Passage for review.
Reputation: 21975
I use a ConcurrentDictioanry<string, HashSet<string>>
to access some data across many threads.
I read in this article (scroll down) that the method AddOrUpdate
is not executed in the lock, so it could endanger thread-safety.
My code is as follows:
//keys and bar are not the concern here
ConcurrentDictioanry<string, HashSet<string>> foo = new ...;
foreach(var key in keys) {
foo.AddOrUpdate(key, new HashSet<string> { bar }, (key, val) => {
val.Add(bar);
return val;
});
}
Should I enclose the AddOrUpdate
call in a lock
statement in order to be sure everything is thread-safe?
Upvotes: 7
Views: 6567
Reputation: 43515
Should I enclose the
AddOrUpdate
call in alock
statement in order to be sure everything is thread-safe?
No. It's not that simple. The AddOrUpdate
is an advanced API, that should be used only when the TValue
is immutable. You should have a clear understanding of how this method works before using it. This method invokes repeatedly the updateValueFactory
delegate, competing with other threads, until it wins the race to update the dictionary. The updateValueFactory
is invoked without any synchronization, so multiple threads can invoke it concurrently for the same key. The concurrency pattern is optimistic: each thread assumes optimistically that it will win the race, so it invokes the delegate and then tries to store the produced value in the dictionary. In case it is preempted¹ by another thread, it repeats the same pattern. It invokes the updateValueFactory
again, passing as existing
argument the value that was stored successfully by the other thread. Apparently Microsoft decided that using a pessimistic approach, i.e. invoking the delegate while holding an exclusive lock on the key, would be comparatively more dangerous because it could result in a deadlock.

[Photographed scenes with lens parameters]
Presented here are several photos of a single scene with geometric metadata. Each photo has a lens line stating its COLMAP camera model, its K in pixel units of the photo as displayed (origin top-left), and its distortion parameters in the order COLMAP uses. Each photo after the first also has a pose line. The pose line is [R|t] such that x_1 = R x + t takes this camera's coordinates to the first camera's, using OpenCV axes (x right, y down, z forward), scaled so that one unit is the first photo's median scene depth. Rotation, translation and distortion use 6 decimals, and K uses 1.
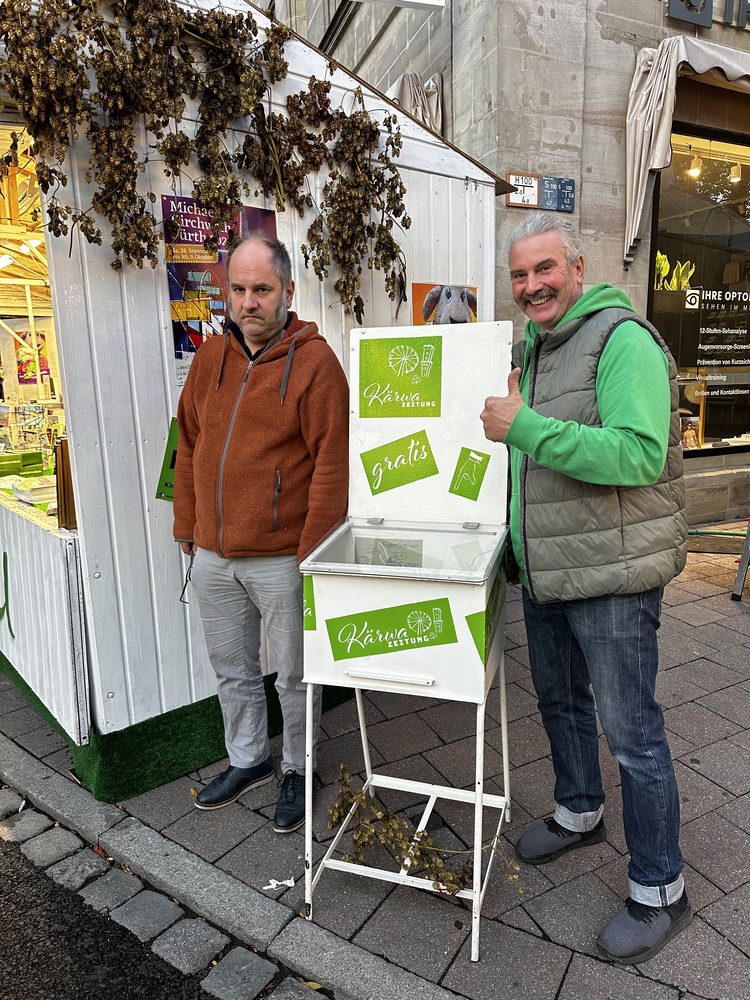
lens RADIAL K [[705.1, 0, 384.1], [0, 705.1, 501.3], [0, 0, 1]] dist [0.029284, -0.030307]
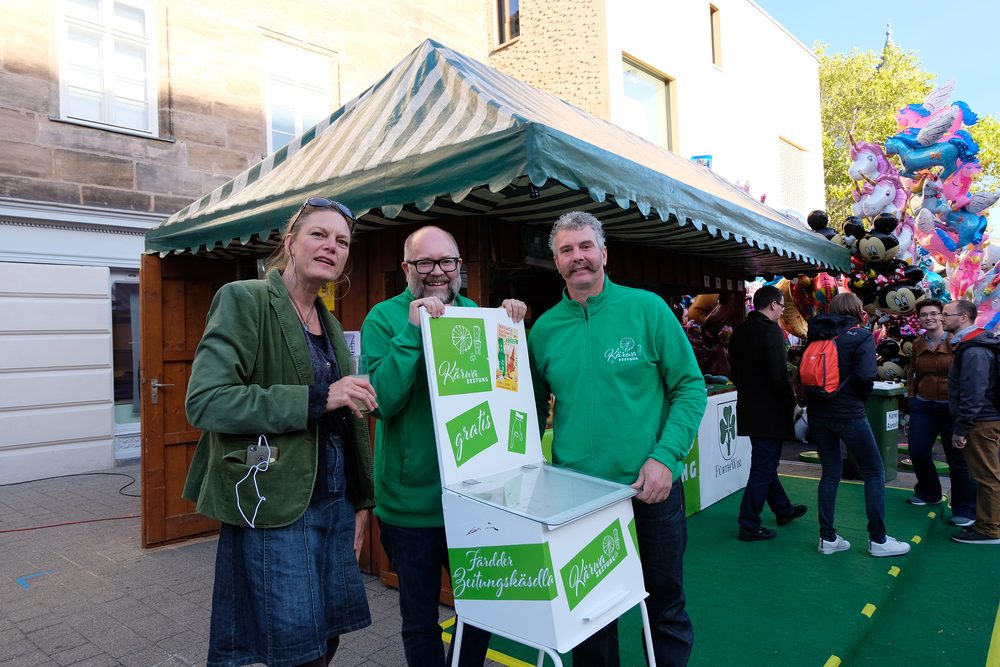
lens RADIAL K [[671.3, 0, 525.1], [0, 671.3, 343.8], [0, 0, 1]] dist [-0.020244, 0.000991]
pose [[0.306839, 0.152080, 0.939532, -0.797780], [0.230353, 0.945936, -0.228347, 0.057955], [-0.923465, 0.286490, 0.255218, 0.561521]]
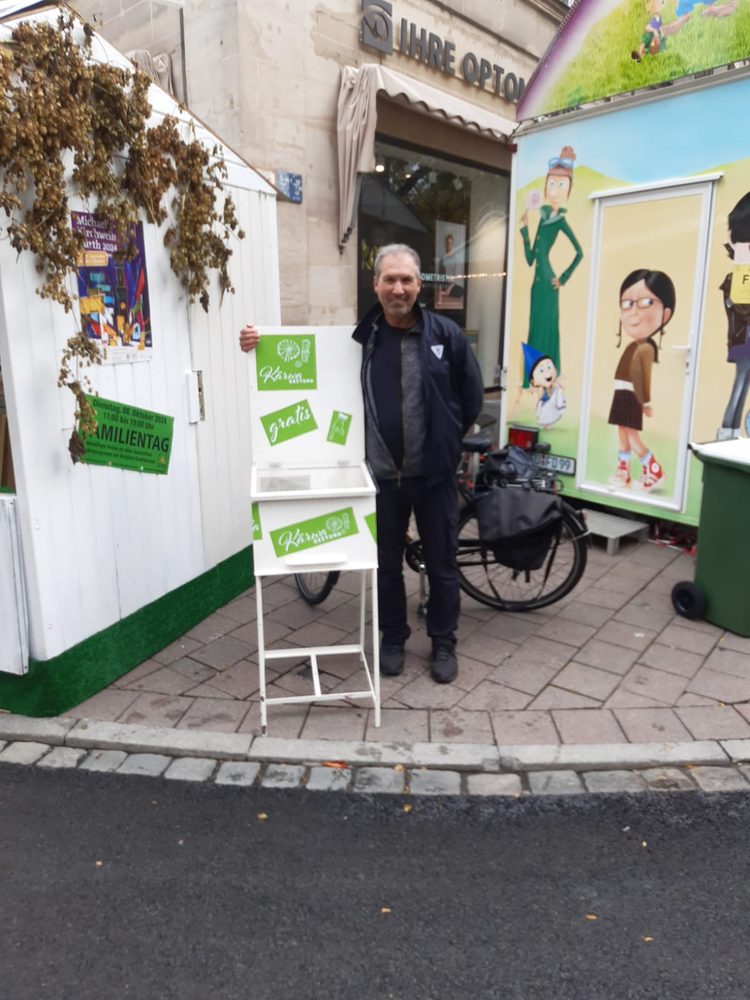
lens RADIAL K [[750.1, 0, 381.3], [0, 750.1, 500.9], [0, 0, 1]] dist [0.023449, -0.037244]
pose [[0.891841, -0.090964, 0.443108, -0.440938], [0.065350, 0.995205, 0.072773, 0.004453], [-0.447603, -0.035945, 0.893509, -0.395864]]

Problem 1. Could you reproduce the AddOrUpdate thread from "Reputation: 21975" to "could endanger thread-safety."?
Problem 2. How would you summarize the AddOrUpdate thread in two sentences?

Your response 1.
Reputation: 21975
I use a ConcurrentDictioanry<string, HashSet<string>>
to access some data across many threads.
I read in this article (scroll down) that the method AddOrUpdate
is not executed in the lock, so it could endanger thread-safety.

Your response 2. A poster whose code calls AddOrUpdate across many threads to add a value to hash sets asks whether the call should be enclosed in a lock statement, having read that the method is not executed in the lock. The reply says it is not that simple: AddOrUpdate should be used only when the TValue is immutable, because it invokes the updateValueFactory delegate repeatedly and without any synchronization until it wins the race, so multiple threads can invoke it concurrently for the same key.